Objective: To investigate variability in practices for determining brain death and organ procurement results in pediatric intensive care units (PICUs).
Design: Prospective cohort study.
Setting: Pediatric ICUs.
Patients: Children undergoing brain death evaluations selected from 5415 consecutive PICU admissions.

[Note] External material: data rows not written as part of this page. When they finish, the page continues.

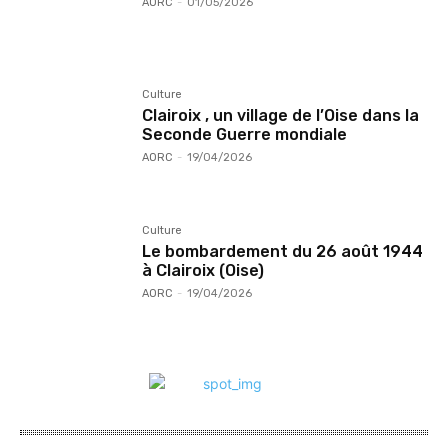
AORC
-
01/05/2026
Culture
Clairoix , un village de l’Oise dans la
Seconde Guerre mondiale
AORC
-
19/04/2026
Culture
Le bombardement du 26 août 1944
à Clairoix (Oise)
AORC
-
19/04/2026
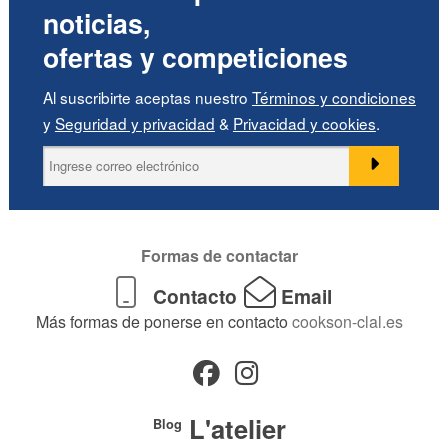
noticias,
ofertas y competiciones
Al suscribirte aceptas nuestro
Términos y condiciones
y
Seguridad y privacidad
&
Privacidad y cookies
.
Formas de contactar
Contacto
Email
Más formas de ponerse en contacto
cookson-clal.es
L'atelier
Blog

Main outcome measures: Data from children undergoing brain death evaluations including number of coma examinations, number and duration of apnea tests, PCO2 measurements at the end of the apnea test, ancillary tests used to confirm brain death, organ procurement, and reasons for nonprocurement.
Results: A total of 93 (37%) of 248 deaths were brain deaths. Compared with the other deaths, children who were classified as brain dead were sicker on admission (mean Pediatric Risk of Mortality [PRISM] score +/- SD: 31 +/- 11 vs 23 +/- 12, P < .001; pre-ICU cardiopulmonary resuscitation: 72% vs 40%, P < .001), and had more traumatic injuries (42% vs 12%, P < .001). Variability in apnea testing included lack of apnea testing in 23 patients (25%) and controversial apnea testing practices in 20 patients (22%). Three patients (3%) had brain death evaluations within hours of discontinuing barbiturate infusions, and four of 30 patients younger than 1 year did not have a confirmatory test. Solid organ procurement was successful in 32%. Reasons for nonprocurement included parental refusal (12%), disease state (12%), and medical examiner's case (22%).
Conclusions: Substantial variability exists in the criteria used by clinicians for the diagnosis of brain death. Some practices are contradictory to the Guidelines for the Determination of Brain Death in Children and to recommendations for apnea testing. Organ procurement could be improved by increased medical examiner cooperation.